Exercise requirements
Count the lines below that contain the word "grupo" and give only that number.

[Records drawn from a dataset]
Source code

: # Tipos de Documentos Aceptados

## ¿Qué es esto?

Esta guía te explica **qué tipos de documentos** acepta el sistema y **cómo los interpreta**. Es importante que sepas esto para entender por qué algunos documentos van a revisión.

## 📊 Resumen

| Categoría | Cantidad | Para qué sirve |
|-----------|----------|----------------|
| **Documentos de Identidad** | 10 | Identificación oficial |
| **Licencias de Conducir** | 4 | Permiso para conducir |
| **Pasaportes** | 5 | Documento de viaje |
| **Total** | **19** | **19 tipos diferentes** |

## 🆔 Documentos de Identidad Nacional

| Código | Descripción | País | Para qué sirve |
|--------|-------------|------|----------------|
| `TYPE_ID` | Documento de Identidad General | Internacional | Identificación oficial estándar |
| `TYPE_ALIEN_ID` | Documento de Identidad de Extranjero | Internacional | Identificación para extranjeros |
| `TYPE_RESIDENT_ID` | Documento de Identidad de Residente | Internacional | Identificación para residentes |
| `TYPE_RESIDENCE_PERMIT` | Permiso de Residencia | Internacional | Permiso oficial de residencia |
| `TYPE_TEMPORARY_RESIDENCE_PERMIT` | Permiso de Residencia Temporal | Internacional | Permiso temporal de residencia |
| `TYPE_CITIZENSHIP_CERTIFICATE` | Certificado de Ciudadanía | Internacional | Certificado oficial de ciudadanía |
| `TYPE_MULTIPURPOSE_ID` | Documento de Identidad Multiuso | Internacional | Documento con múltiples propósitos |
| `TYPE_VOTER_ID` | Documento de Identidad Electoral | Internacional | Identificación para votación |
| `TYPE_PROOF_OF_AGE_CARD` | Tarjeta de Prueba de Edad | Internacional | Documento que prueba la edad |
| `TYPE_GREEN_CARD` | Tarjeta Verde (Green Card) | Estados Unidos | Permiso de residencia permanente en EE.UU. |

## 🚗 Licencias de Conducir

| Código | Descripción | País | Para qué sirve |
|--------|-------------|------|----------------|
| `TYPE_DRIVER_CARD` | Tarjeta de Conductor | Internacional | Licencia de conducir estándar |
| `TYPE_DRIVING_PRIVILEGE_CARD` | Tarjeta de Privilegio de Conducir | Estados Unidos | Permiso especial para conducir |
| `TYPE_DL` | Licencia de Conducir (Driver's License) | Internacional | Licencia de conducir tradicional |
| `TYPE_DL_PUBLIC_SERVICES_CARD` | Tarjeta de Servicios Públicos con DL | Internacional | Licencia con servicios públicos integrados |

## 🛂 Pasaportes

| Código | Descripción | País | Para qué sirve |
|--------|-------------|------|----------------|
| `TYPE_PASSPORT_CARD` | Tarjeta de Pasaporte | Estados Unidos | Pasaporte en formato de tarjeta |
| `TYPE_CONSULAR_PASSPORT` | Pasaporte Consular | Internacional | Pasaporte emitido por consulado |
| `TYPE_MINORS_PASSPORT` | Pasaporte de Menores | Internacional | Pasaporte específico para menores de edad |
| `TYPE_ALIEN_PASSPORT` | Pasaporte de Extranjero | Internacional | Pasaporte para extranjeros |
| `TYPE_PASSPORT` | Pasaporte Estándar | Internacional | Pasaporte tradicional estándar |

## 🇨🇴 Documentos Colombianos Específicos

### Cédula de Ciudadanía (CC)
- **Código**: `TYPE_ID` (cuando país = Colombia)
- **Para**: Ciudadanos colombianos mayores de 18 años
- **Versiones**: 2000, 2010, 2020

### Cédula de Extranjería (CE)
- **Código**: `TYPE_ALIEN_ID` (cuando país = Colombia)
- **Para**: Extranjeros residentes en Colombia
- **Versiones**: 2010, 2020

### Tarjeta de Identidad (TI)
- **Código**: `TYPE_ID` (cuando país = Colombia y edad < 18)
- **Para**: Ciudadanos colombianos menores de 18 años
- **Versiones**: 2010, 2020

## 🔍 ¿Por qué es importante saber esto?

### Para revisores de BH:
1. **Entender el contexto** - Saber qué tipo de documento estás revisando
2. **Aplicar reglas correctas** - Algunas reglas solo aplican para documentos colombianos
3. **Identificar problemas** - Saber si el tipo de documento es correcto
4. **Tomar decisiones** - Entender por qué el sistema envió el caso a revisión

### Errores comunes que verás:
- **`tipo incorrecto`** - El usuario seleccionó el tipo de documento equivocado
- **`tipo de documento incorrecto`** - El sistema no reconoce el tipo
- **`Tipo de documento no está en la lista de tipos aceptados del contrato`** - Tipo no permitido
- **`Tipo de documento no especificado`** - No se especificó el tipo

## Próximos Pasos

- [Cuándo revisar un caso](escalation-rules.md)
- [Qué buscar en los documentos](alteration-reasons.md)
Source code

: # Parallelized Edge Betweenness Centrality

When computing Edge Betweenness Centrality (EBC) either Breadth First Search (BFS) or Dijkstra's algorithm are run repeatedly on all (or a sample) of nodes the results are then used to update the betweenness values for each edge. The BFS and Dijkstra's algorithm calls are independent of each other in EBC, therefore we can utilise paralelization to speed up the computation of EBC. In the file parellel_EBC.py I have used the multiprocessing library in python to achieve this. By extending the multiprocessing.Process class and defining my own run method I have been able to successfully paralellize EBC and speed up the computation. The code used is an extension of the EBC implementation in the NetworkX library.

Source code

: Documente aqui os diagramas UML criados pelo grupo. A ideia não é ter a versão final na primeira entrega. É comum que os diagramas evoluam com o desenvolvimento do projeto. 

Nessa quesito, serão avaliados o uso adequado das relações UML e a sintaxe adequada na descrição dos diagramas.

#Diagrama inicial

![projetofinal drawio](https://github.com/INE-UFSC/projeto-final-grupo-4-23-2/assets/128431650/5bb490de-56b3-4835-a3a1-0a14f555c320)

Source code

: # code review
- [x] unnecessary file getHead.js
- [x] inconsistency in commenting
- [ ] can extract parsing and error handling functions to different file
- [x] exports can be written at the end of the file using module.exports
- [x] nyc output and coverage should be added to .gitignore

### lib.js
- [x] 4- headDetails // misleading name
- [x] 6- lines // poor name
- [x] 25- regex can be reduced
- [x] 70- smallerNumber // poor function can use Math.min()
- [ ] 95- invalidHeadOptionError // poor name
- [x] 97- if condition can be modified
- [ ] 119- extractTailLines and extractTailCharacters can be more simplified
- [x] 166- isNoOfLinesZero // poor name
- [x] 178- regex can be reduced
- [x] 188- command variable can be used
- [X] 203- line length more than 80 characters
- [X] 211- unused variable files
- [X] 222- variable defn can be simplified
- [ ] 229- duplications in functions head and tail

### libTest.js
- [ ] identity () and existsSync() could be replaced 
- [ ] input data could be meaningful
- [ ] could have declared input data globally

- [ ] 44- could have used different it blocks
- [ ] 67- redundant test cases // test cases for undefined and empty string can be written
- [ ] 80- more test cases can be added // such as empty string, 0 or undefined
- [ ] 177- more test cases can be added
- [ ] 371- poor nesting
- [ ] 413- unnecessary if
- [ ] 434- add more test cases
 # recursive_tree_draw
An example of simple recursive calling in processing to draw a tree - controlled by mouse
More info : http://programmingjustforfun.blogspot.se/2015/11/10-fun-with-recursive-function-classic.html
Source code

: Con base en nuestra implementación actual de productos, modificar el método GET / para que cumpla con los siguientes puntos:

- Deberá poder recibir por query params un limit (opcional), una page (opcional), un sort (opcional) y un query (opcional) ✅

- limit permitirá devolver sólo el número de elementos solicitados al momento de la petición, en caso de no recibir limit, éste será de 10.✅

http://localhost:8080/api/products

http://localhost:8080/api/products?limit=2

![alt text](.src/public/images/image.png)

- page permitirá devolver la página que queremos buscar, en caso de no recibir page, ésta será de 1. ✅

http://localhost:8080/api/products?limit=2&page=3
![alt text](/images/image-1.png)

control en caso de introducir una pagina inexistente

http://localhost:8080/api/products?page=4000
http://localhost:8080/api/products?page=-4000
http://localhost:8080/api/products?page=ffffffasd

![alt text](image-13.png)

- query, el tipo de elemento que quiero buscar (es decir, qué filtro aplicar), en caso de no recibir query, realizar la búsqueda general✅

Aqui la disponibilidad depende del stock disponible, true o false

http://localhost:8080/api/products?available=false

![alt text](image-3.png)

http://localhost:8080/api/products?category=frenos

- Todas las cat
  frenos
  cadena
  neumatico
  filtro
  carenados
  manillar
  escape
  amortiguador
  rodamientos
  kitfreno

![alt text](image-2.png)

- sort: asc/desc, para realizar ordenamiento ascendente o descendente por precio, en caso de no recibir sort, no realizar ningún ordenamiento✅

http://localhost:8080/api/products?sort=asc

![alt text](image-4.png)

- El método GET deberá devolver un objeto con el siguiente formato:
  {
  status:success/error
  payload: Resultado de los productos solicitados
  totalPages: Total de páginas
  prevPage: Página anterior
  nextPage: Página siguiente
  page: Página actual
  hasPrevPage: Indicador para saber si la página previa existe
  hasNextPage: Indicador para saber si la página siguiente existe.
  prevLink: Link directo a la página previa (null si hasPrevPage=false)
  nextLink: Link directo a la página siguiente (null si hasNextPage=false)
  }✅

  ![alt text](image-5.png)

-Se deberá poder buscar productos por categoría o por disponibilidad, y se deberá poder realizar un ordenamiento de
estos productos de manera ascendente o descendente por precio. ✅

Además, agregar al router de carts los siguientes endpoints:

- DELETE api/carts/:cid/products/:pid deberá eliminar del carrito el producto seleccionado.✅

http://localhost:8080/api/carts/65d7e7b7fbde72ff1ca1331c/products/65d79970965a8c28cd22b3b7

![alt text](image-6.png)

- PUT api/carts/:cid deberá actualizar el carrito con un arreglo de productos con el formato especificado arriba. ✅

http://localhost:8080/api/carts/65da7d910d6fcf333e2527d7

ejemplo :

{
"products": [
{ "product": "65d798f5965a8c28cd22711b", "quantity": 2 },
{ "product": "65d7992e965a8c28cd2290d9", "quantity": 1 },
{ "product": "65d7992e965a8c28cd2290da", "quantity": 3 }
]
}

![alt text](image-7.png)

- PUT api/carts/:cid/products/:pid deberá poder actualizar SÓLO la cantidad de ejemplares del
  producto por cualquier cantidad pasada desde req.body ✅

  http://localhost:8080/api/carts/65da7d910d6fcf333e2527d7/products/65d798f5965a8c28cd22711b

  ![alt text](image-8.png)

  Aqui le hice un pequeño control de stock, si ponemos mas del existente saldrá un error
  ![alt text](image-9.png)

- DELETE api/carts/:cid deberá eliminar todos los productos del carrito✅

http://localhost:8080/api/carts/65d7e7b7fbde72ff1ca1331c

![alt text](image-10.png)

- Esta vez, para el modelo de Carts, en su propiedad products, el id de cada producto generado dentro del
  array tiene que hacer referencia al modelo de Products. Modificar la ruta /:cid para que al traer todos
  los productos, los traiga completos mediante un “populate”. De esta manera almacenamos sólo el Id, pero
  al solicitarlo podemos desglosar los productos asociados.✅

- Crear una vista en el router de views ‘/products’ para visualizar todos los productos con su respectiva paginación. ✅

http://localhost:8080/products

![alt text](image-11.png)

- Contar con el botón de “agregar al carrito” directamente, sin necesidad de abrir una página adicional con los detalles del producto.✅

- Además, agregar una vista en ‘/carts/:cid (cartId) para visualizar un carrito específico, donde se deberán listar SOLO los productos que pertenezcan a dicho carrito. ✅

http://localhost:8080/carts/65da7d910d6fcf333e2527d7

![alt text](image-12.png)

Exercise solution
2